Desde que veio ao Rio de Janeiro pela primeira vez, em 1995, o artista português-alemão Daniel Blaufuks ficou encasquetado com uma incongruência que achou muito marcante na cultura carioca: seu jeito de, olhando de frente para o futuro, dar de ombros para o passado. “As pessoas nessa cidade vivem tão voltadas para a ideia de futuro que se esquecem das tantas camadas históricas que a compõem”, diz, acusando outra dissimetria: “Mas, ainda hoje, no imaginário sobre o Rio, prevalecem músicas de Caetano Veloso e Gilberto Gil, que são as mesmas canções de 30 anos atrás. Porque o ontem faz parte, também, do presente”.
Foi dessa impressão da Cidade Maravilhosa que nasceu Hoje é sempre ontem, mostra que o artista inaugura nesta quinta (5/5) no Museu de Arte Moderna (MAM), onde fica em cartaz até 21 de agosto. São dezenas de fotografias, projetadas incessantemente numa instalação, compondo uma espécie de filme em loop. Nas imagens, pequenas nesgas de ambientes cariocas, nas quais domina um ou outro detalhe: uma flor tropical, um pinguim decorativo, uma toalha amontoada sobre um banco. Fragmentos visuais que, ao acionar um jogo de ressonâncias simbólicas, dizem muito sobre o trabalho de Blaufuks.

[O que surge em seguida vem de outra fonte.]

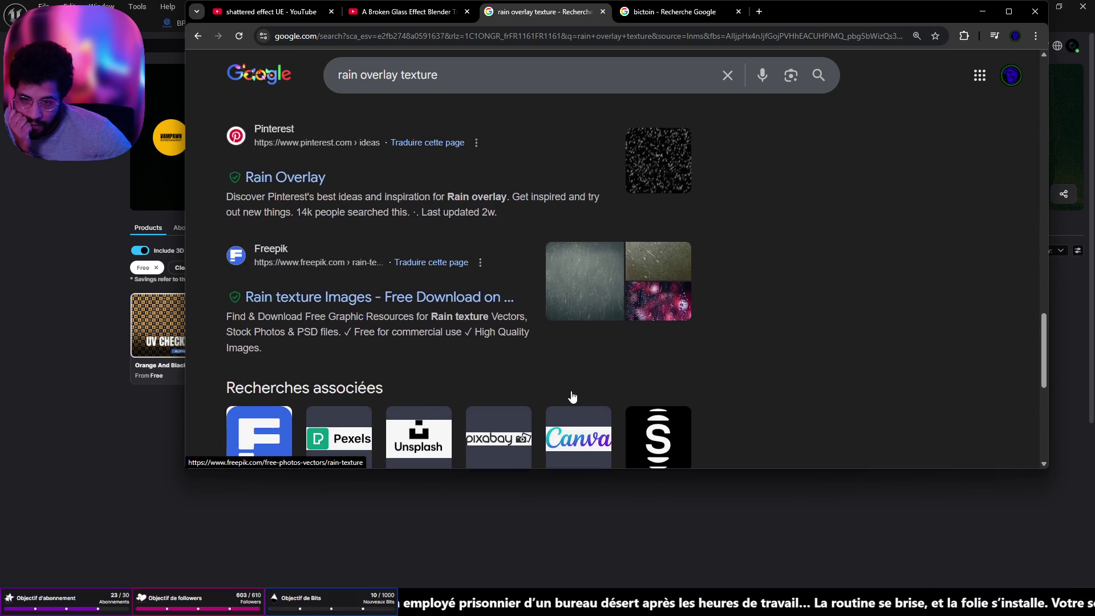
{"action": "scroll", "coordinate": [571, 395], "scroll_direction": "down", "scroll_amount": 4}
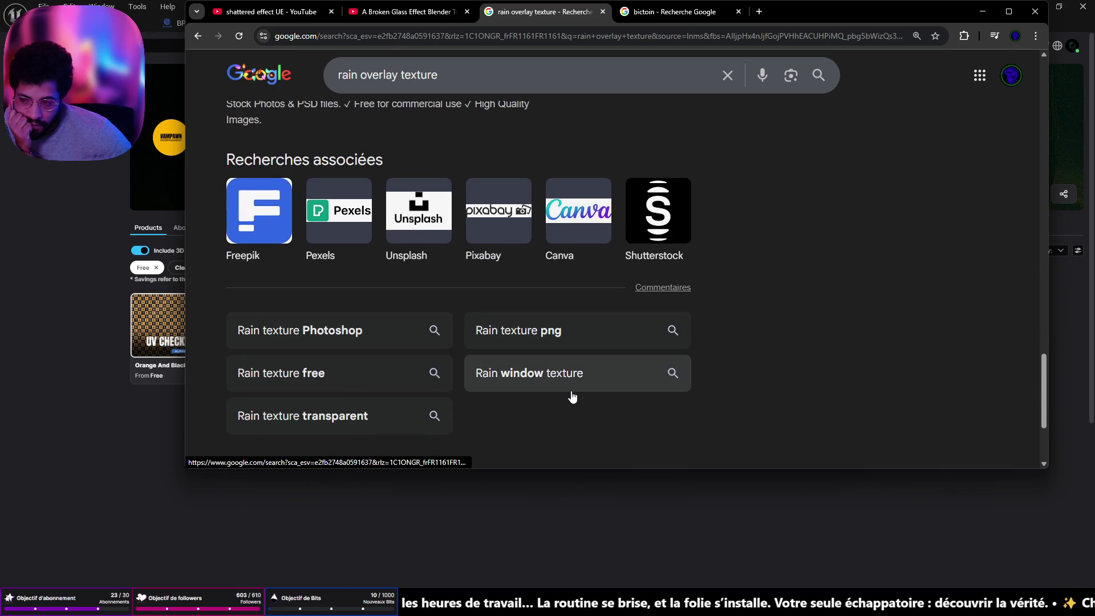
{"action": "scroll", "coordinate": [517, 359], "scroll_direction": "up", "scroll_amount": 10}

“Me interessa menos a floresta do que a flor que nela me surpreende. São os detalhes que despertam a minha atenção”, justifica Blaufuks, que dedica essa exposição ao curador brasileiro Paulo Reis, falecido na última semana de abril.
Memória
Nascido em Lisboa, numa família de refugiados judeus alemães, o artista tem corrido o mundo elaborando narrativas poéticas – em fotografias, vídeos, diários e num constante flerte com a literatura – sobre as tensões entre público e privado, as subjetividades e sua interação com os espaços. Por isso, é reconhecido hoje como um dos artistas portugueses a melhor usar as possibilidades tecnológicas contemporâneas para perscrutar a temática da memória coletiva.
Foi Paulo Reis que aproximou Blaufuks do Rio de Janeiro, ao convidá-lo, em 2003, para dar aulas e expor na cidade. Foi a primeira temporada longa do artista português na capital fluminense. A partir daí, voltaria a visitá-la sempre.
“O Rio me pareceu desde o início uma cidade bem louca”, afirma. “Louca ao olhar: há aqui uma natureza tropical fascinante, aliada a uma posição geográfica incrível. Você olha ao redor e, onde menos espera, há morros, recortes. Você se depara com frutas que para mim são pouco habituais, raras. Com uma mistura de cores e cheiros que surpreende o estrangeiro”.
Surpreso ele também ficou ao encontrar, inteiramente por acaso, o título ideal para a sua exposição – e no próprio museu que a acolhe. Estava em visita à mostra Genealogias do Contemporâneo – Coleção Gilberto Chateaubriand, quando se deparou com uma colagem do Wesley Duke Lee (1931-2010), que traz a frase Hoje é sempre ontem. “Pensei imediatamente que aquela frase tem muito a ver com o Rio de Janeiro, uma cidade que vive a expectativa de um futuro com Copa do Mundo e Jogos Olímpicos, mas que tem uma relação muito peculiar com sua memória”, explica o artista, que foi o vencedor do Prêmio BES Photo 2006, a mais importante láurea de Portugal para a fotografia.